---- Texto do exercício

Cinco anos depois de uma enxurrada deixar rastros de destruição e morte, o município de Novo Cabrais novamente se viu assolado pelo alto volume de águas registrado ao entardecer do último sábado, 22, na localidade do Cortado. O deslizamento de parte do cume de um morro também deixou prejuízos em propriedades do local. Lavouras de fumo, milho e mandioca foram completamente destruídas, fornos e galpões de fumo arrastados pelas águas e até uma casa chegou a ser levada alguns metros pela correnteza. A enxurrada fez o arroio Barriga transbordar e engolir trechos da estrada que liga o Cortado à RST 287.
No dia 6 de março de 2003, a chuva também já deixara um cenário desolador na localidade, mas nada se compara à tragédia que se abateu sobre a família Silva em 2003. Valderi da Silva e seus filhos Valdete, de 16, Vinícius, de 13, e a pequena Valéria, de 6 anos, tiveram sua residência na Linha São João destruída e foram tragados pelas águas do Arroio Barriga, morrendo todos afogados. Na ocasião, moradores mais antigos confirmaram que a enchente foi três vezes maior do que a de 1941, a pior da história do Rio Grande do Sul. No acidente deste sábado não houve vítimas, mas os estragos materiais foram maiores.

--------
---- Extratos de dados

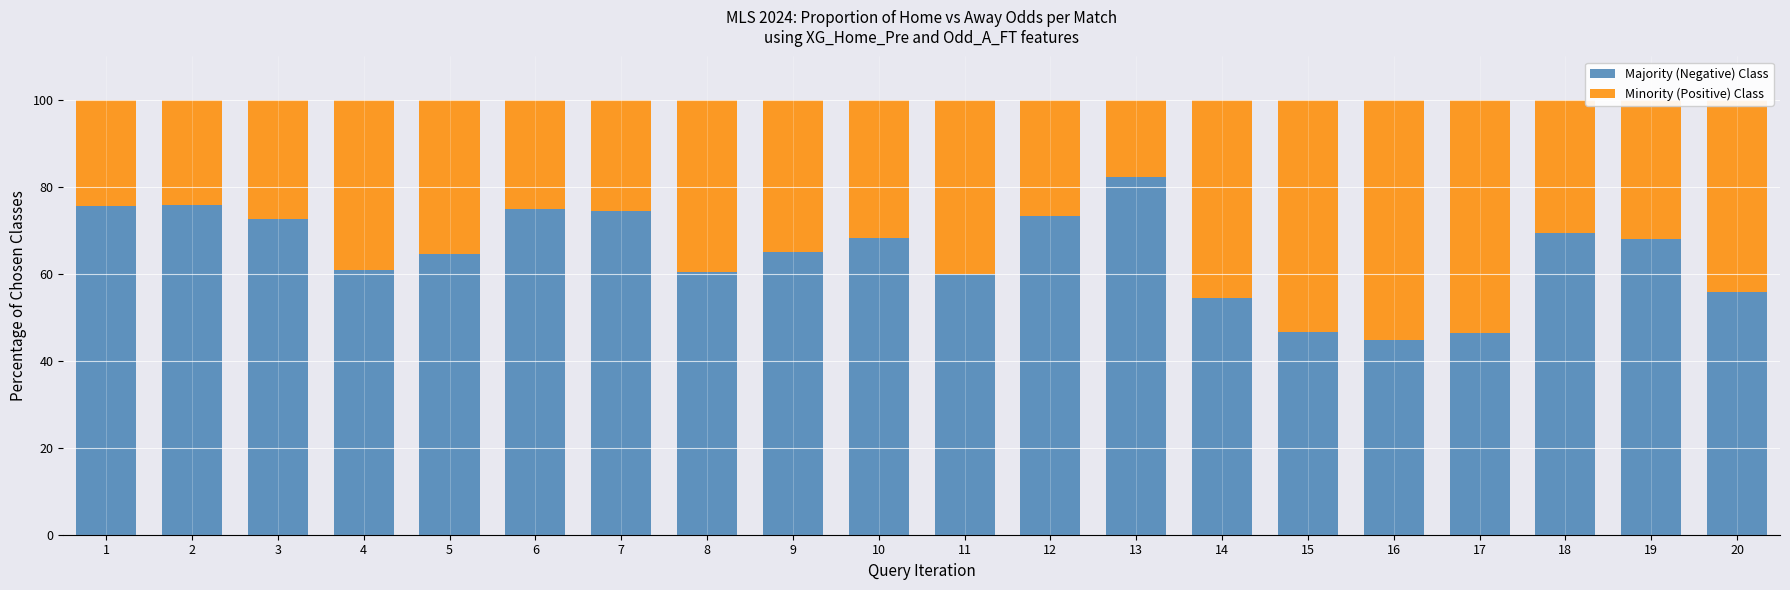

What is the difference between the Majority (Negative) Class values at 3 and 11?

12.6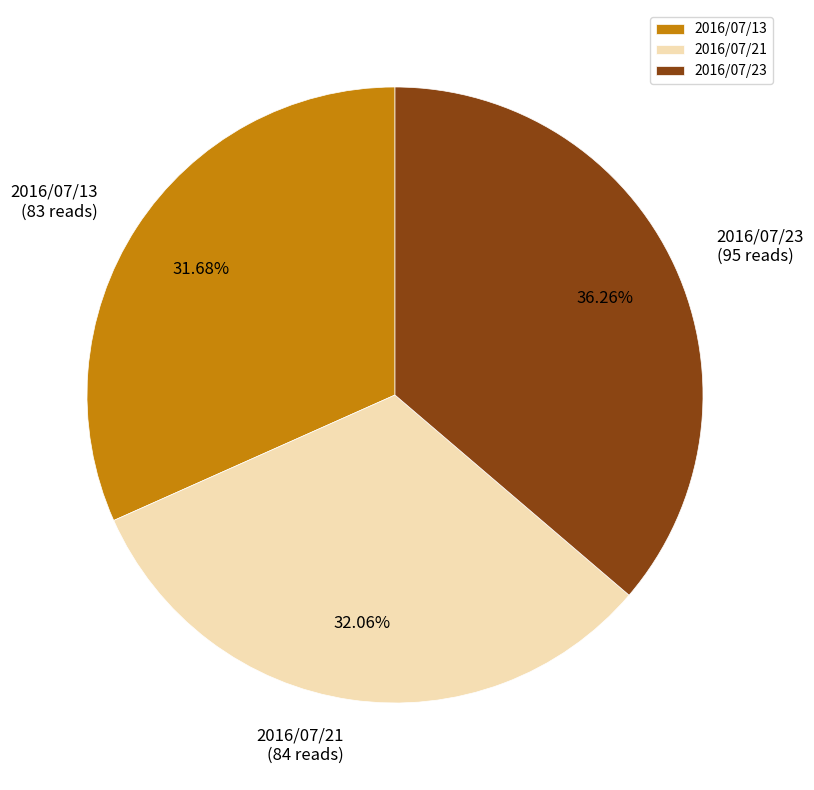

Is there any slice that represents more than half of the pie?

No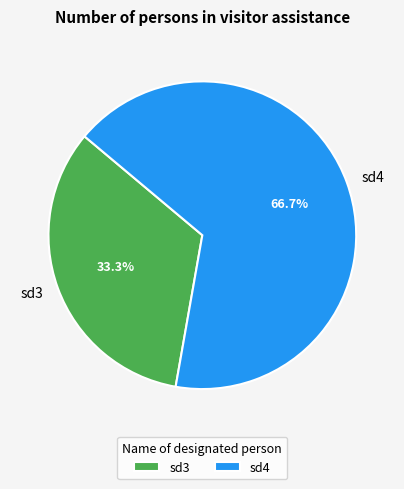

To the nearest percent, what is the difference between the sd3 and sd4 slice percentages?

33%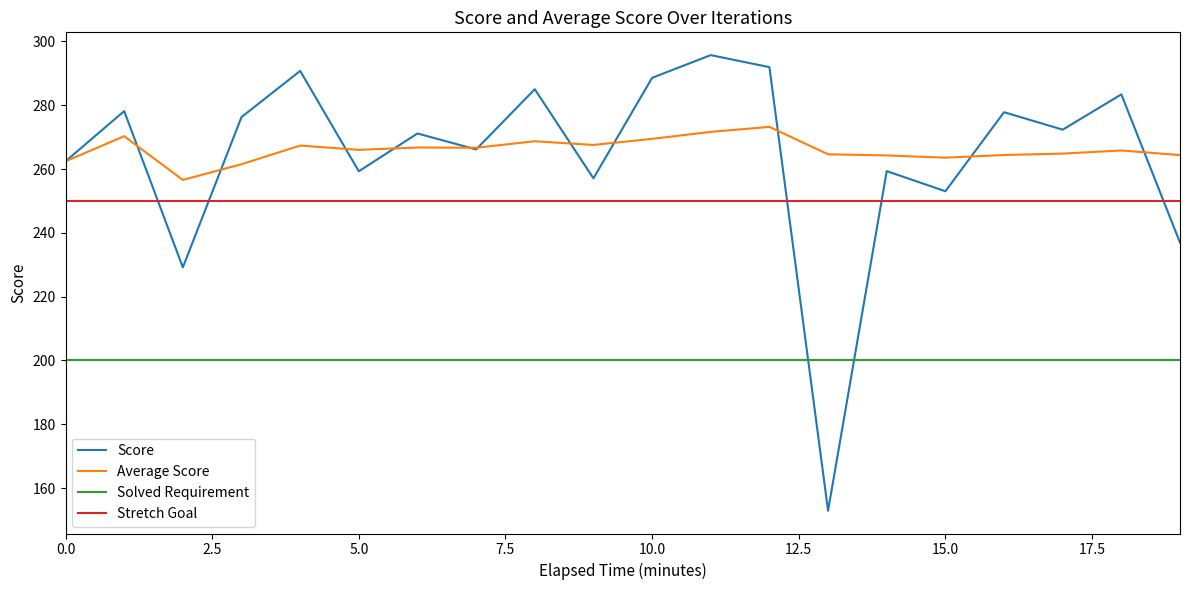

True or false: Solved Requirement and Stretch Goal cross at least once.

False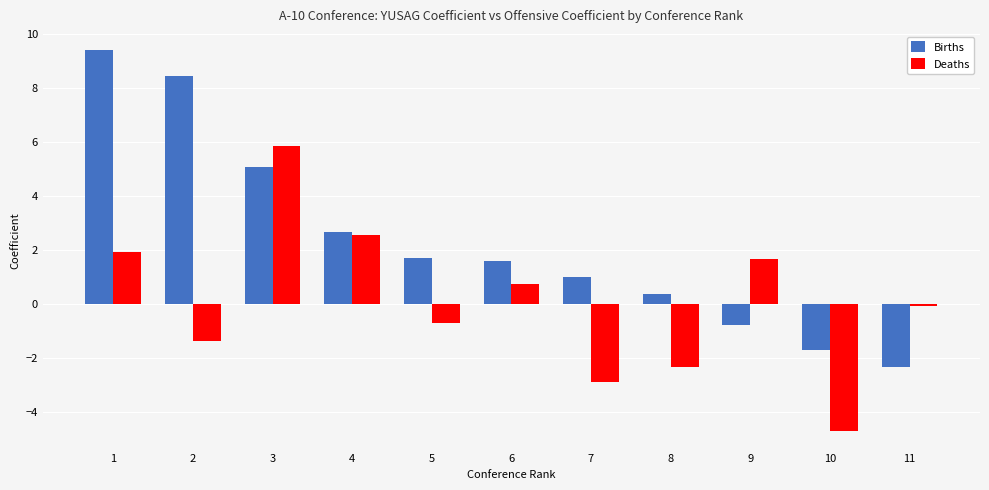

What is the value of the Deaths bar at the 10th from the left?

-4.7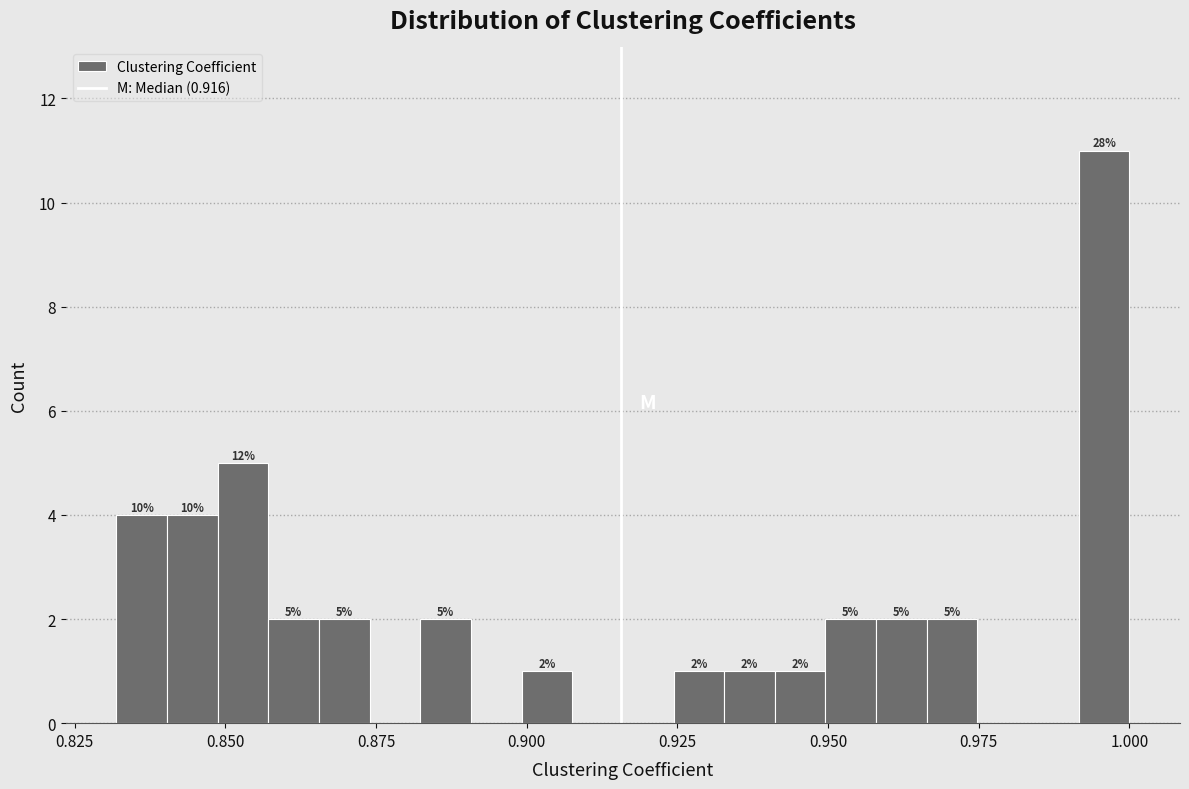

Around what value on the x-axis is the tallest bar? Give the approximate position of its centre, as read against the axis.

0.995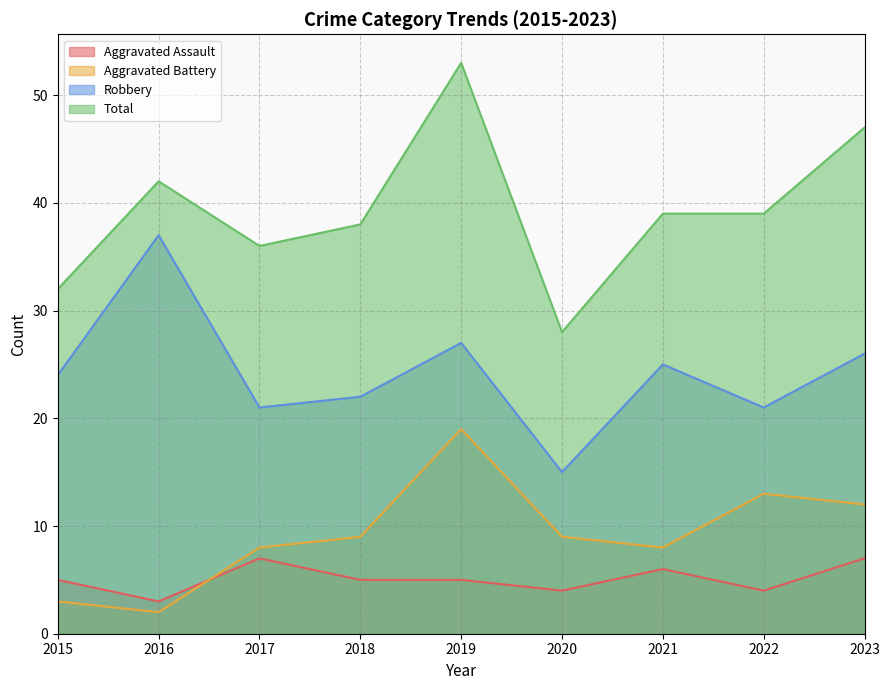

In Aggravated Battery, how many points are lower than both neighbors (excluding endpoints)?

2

--------

# [Tarefas]
A – Segundo o texto sobre a enxurrada em Novo Cabrais, qual arroio transbordou e engoliu trechos da estrada?
B – Resuma em duas frases o texto sobre a enxurrada em Novo Cabrais.
C – Retome o texto sobre a enxurrada em Novo Cabrais a partir do ponto em que ele termina.

# [Respostas das tarefas]
A – O arroio Barriga.

B – Ao entardecer do sábado, 22, uma enxurrada e o deslizamento de parte do cume de um morro na localidade do Cortado, em Novo Cabrais, destruíram lavouras e arrastaram fornos e galpões de fumo. O arroio Barriga também transbordou sobre trechos da estrada que liga o Cortado à RST 287, e desta vez não houve vítimas, embora os estragos materiais tenham sido maiores que os da enchente de 2003, na qual Valderi da Silva e três filhos morreram afogados.

C –
O prefeito em exercício Celso Antônio Cerentini encaminhou na manhã desta segunda-feira um pré-relatório dos prejuízos à Defesa Civil do Estado do Rio Grande do Sul. O objetivo é solicitar ajuda oficial para reconstruir propriedades destruídas, reconstruir a estrada principal e recuperar pontes danificadas. Máquinas e equipes da prefeitura, envolvendo todas as secretarias municipais, estão desde a manhã no Cortado trabalhando na recuperação dos danos causados pelas chuvas. Em razão do ocorrido, ontem à tarde Cerentini decretou estado de emergência na localidade.

Família Perde toda a produção de fumo
A propriedade dos irmãos Antônio Ronaldo de Camargo e João Renato de Camargo foi uma das mais atingidas pelo deslizamento do cerro. Dois fornos e dois galpões para secagem e classificação de fumo foram totalmente demolidos pelas toneladas de pedras que desceram a encosta. Segundo os irmãos, que produzem fumo na localidade há 24 anos, somente com o fumo carregado pelas águas o prejuízo soma cerca de R$ 32 mil. Eles tinham estocados 400 arrobas de fumo em folha. Somando os prejuízos com os galpões, fornos e maquinário, Antônio calcula as perdas em aproximadamente R$ 60 mil.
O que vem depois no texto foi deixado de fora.